* **TASK SET**:
A. Using the article on Sheikh Aweys below, answer each question:
(i) At what airstrip did Sheikh Aweys arrive, and in which region is it?
(ii) How many members were in the delegation that accompanied him?
(iii) Which country did he briefly visit earlier in the month?
B. Does each statement agree with the article on Sheikh Aweys below? Answer yes or no for each, quoting the words that decide it.
(i) Sheikh Aweys had spent more than two years in exile in Eritrea.
(ii) ARS-Eritrea intends to close its office in Eritrea.
(iii) Sheikh Aweys told Al Jazeera that he would meet President Sheikh Sharif.

* **EXCERPT**:
From: Biniam Haile \(SWE\) (eritrea.lave@comhem.se)
Date: Fri Apr 24 2009 - 20:45:03 EDT
Sheikh Aweys returns to Somalia to 'reconcile Islamist factions'
23 Apr 23, 2009 - 10:58:56 PM
MOGADISHU, Somalia Apr 23 (Garowe Online) - The leading opposition
figure in Somalia returned to the country on Thursday after spending
more than two years exiled in Eritrea, Radio Garowe reports.
Sheikh Hassan Dahir Aweys, the former legislative head of the Islamic
Courts Union (ICU), arrived on a private plane at No.50 airstrip in
Lower Shabelle region.
He was accompanied by a seven-member delegation from the Alliance for
the Re-liberation of Somalia (ARS), an Islamist-led opposition group
that divided into two camps months before ex-ICU executive chief Sheikh
Sharif Ahmed became President of Somalia.
"I will meet with anyone concerned about Somalia and my trip [to
Somalia] is not influenced by foreign countries," Sheikh Aweys told
Qatar-based Al Jazeera TV, although he did not specify whether he plans
to meet with President Sheikh Sharif.
Sheikh Ismail Haji Addow, a senior member of ARS-Eritrea, told reporters
that Sheikh Aweys would meet with meet with different sections of
society in Mogadishu to promote reconciliation among Islamist factions.
"We [ARS-Eritrea] have moved back to Mogadishu, but we will keep an
office in Eritrea," Sheikh Addow said, while underscoring that Sheikh
Aweys' main task would be to reconcile factions within the muqawama, or
the resistance movement that became popular during the Ethiopian army's
two-year intervention in south-central Somalia.
Earlier this month, Sheikh Aweys briefly visited the Sudan where media
reports anticipated that he would meet with a delegation from President
Sheikh Sharif's government.

* **INFORMATION PROVIDED**:
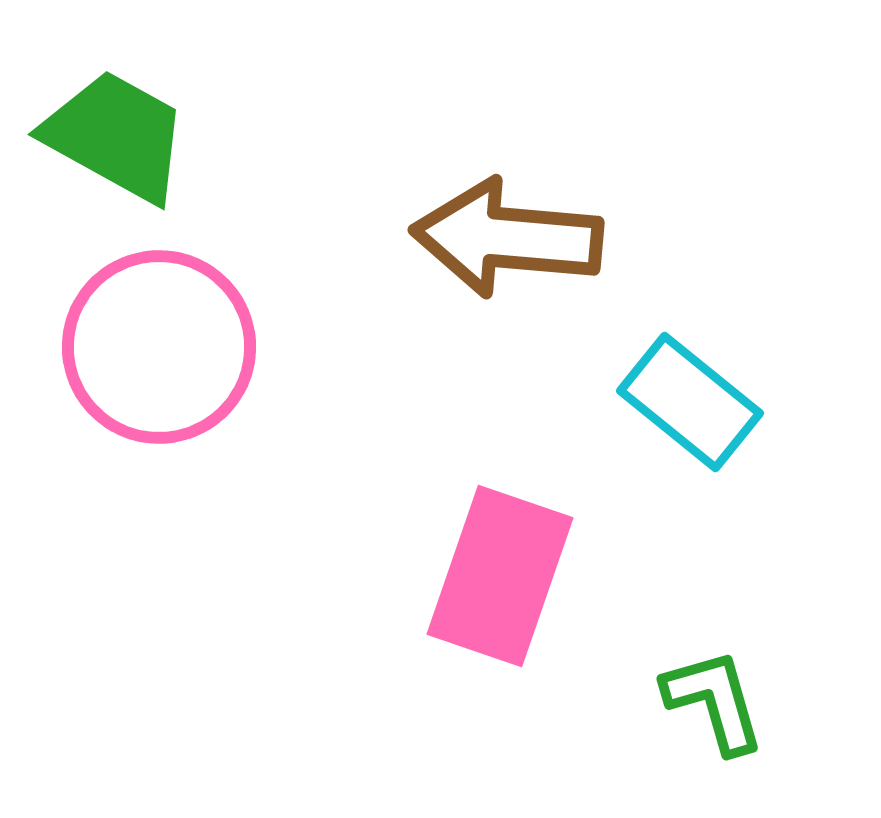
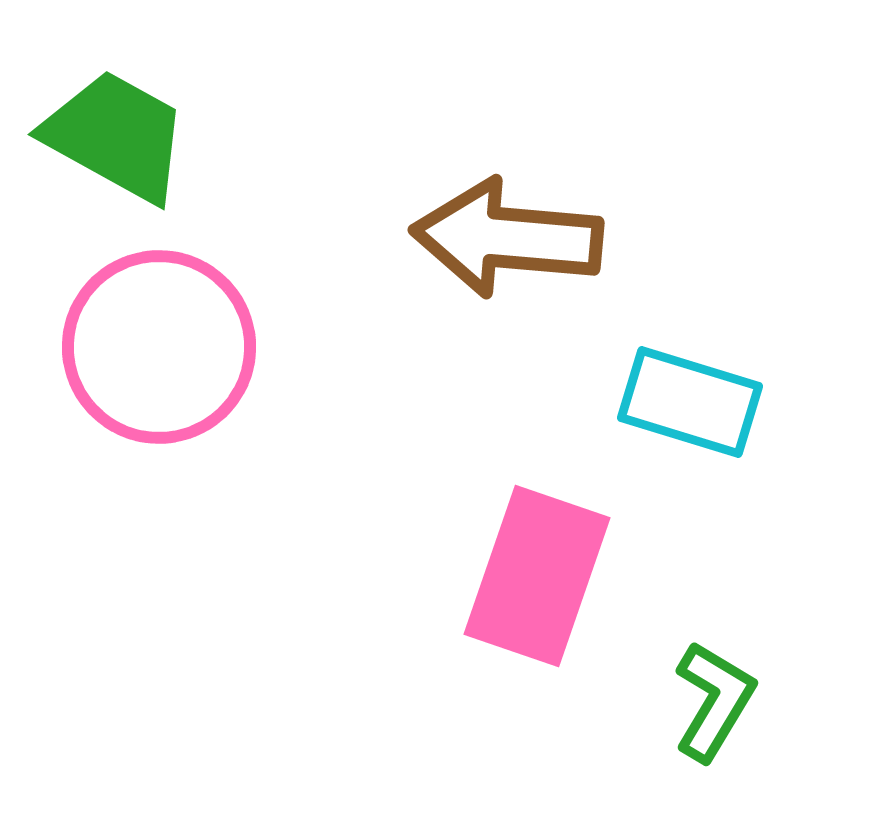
cyan rectangle: rotated 22 degrees counterclockwise
pink rectangle: moved 37 px right
green L-shape: rotated 47 degrees clockwise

* **RESULTS BY TASK**:
A.
(i) No.50 airstrip, in Lower Shabelle region.
(ii) Seven members, from the Alliance for the Re-liberation of Somalia (ARS).
(iii) The Sudan.

B.
(i) Yes: "after spending more than two years exiled in Eritrea"
(ii) No: "but we will keep an office in Eritrea"
(iii) No: "although he did not specify whether he plans to meet with President Sheikh Sharif"